Two-thirds of stroke patients will develop cognitive impairment, while one-third of all stroke patients will go on to develop dementia, according to recent research, so there is a critical need for more effective stroke therapies that preserve cognitive function after acute stroke and that remain protective in the weeks following.

Although conventional stroke treatment research focuses on the brain, the gut responds early and rapidly to stroke with changes that may precede many of the inflammatory events associated with stroke-induced disease. These changes in the gut, such as increased permeability, likely result in the movement of products that are synthesized in the gut into the blood stream. Many of these products are toxic and therefore in a position to increase inflammation and exacerbate stroke-induced brain injury.

Evidence from a variety of studies demonstrates that IESCs repair the gut and reduce gut permeability. After a stroke, these repair processes may be critical to preserving cognitive function. “It is clear that the gut-brain axis is involved in injury following stroke,” said Farida Sohrabji, Regents Professor, department head for Neuroscience and Experimental Therapeutics and senior author of the study. “Factoring in the effects of gut health on the brain following stroke may allow us to more effectively advance stroke therapies.”

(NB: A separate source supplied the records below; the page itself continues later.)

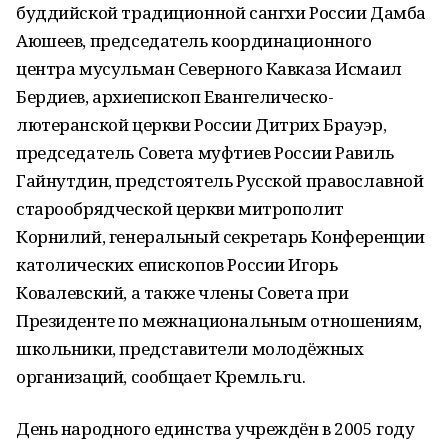
буддийской традиционной сангхи России Дамба
Аюшеев, председатель координационного
центра мусульман Северного Кавказа Исмаил
Бердиев, архиепископ Евангелическо-
лютеранской церкви России Дитрих Брауэр,
председатель Совета муфтиев России Равиль
Гайнутдин, предстоятель Русской православной
старообрядческой церкви митрополит
Корнилий, генеральный секретарь Конференции
католических епископов России Игорь
Ковалевский, а также члены Совета при
Президенте по межнациональным отношениям,
школьники, представители молодёжных
организаций, сообщает Кремль.ru.
День народного единства учреждён в 2005 году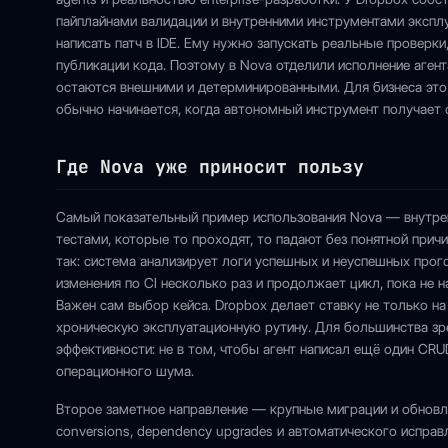
пайплайнами валидации и внутренними инструментами эксплу
написать патч в IDE. Ему нужно запускать реальные проверк
публикации кода. Поэтому в Nova отделили исполнение агент
остаются внешними и детерминированными. Для бизнеса это
обычно начинается, когда автономный инструмент получает
Где Nova уже приносит пользу
Самый показательный пример использования Nova — внутренняя
тестами, которые то проходят, то падают без понятной при
так: система анализирует логи успешных и неуспешных прог
изменения по CI несколько раз и продолжает цикл, пока не 
Важен сам выбор кейса. Dropbox делает ставку не только на
хроническую эксплуатационную рутину. Для большинства зр
эффективности: не в том, чтобы агент написал ещё один CRUD
операционного шума.
Второе заметное направление — крупные миграции и обновле
conversions, dependency upgrades и автоматического исправ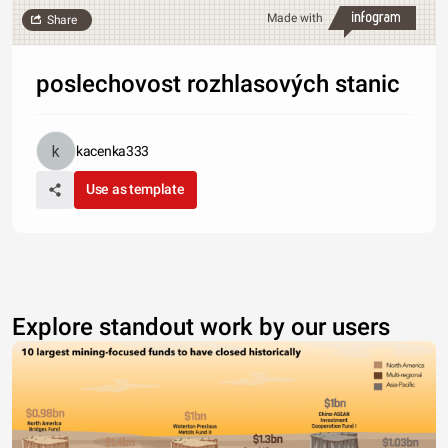
Made with
Share
poslechovost rozhlasových stanic
kacenka333
Use as template
Explore standout work by our users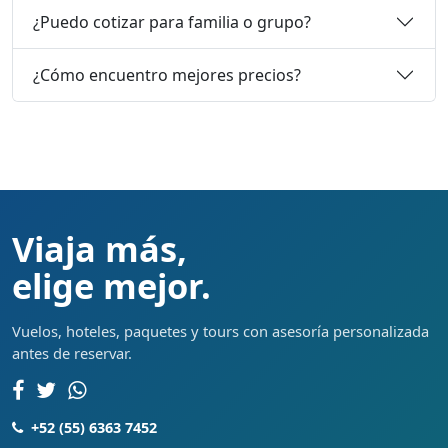
¿Puedo cotizar para familia o grupo?
¿Cómo encuentro mejores precios?
Viaja más,
elige mejor.
Vuelos, hoteles, paquetes y tours con asesoría personalizada
antes de reservar.
+52 (55) 6363 7452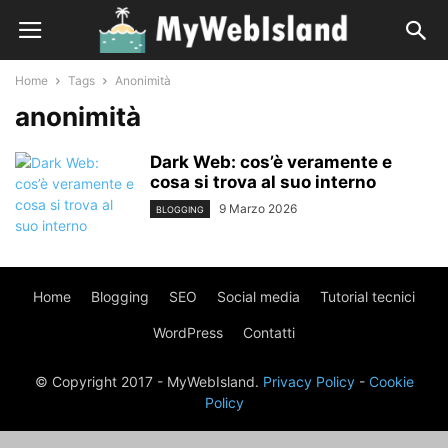
Home
Tags
Anonimità
anonimità
Dark Web: cos’è veramente e
cosa si trova al suo interno
9 Marzo 2026
BLOGGING
Home
Blogging
SEO
Social media
Tutorial tecnici
WordPress
Contatti
© Copyright 2017 - MyWebIsland.
Privacy Policy
-
Cookie
Policy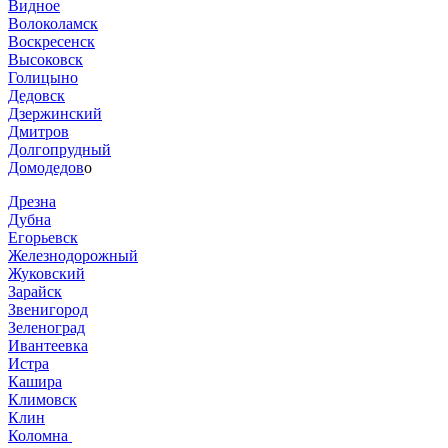
Видное
Волоколамск
Воскресенск
Высоковск
Голицыно
Дедовск
Дзержинский
Дмитров
Долгопрудный
Домодедов
о
Дрезна
Дубна
Егорьевск
Железнодорожный
Жуковский
Зарайск
Звенигород
Зеленоград
Ивантеевка
Истра
Кашира
Климовск
Клин
Коломна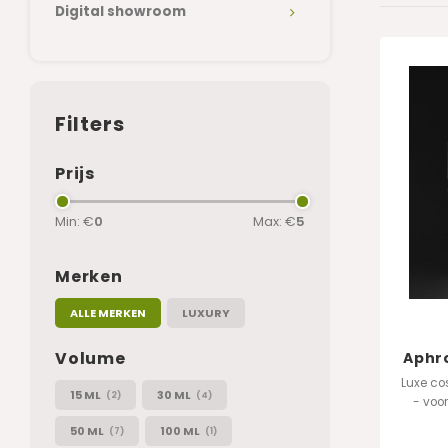
Digital showroom
Filters
Prijs
Min: €
0
Max: €
5
Merken
ALLE MERKEN
LUXURY
Volume
Aphro
Luxe co
15 ML
30 ML
(2)
(4)
- voo
50 ML
100 ML
(7)
(1)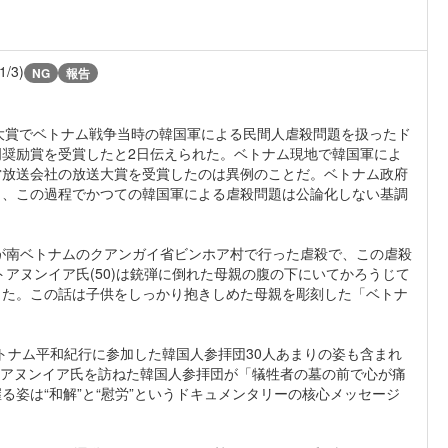
1/3)
NG
報告
送大賞でベトナム戦争当時の韓国軍による民間人虐殺問題を扱ったド
奨励賞を受賞したと2日伝えられた。ベトナム現地で韓国軍によ
営放送会社の放送大賞を受賞したのは異例のことだ。ベトナム政府
し、この過程でかつての韓国軍による虐殺問題は公論化しない基調
隊が南ベトナムのクアンガイ省ビンホア村で行った虐殺で、この虐殺
トアヌンイア氏(50)は銃弾に倒れた母親の腹の下にいてかろうじて
した。この話は子供をしっかり抱きしめた母親を彫刻した「ベトナ
ベトナム平和紀行に参加した韓国人参拝団30人あまりの姿も含まれ
、トアヌンイア氏を訪ねた韓国人参拝団が「犠牲者の墓の前で心が痛
姿は“和解”と“慰労”というドキュメンタリーの核心メッセージ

With that in mind, Sohrabji and her team transplanted primary IESCs from healthy donors after stroke in a preclinical model. IESCs from young donors repaired gut architecture and decreased gut permeability and consequently decreasing blood levels of proteins and other molecules that are toxic to brain cells. IESC transplantation also prevented depressive-like behaviors and cognitive impairment in the weeks following the stroke. IESC transplantation from older donors did not improve stroke outcomes, indicating that successful transplantation depends on the age of the donor.

Still at the preclinical stage, this research highlights the importance of early therapeutic intervention after stroke and will guide future directions of the work. “Future studies will investigate refinement of the dosing and timing of the protocol,” Sohrabji said. “A systematic study of aging stem cells would also be important to explain why older patients experience more severe strokes.”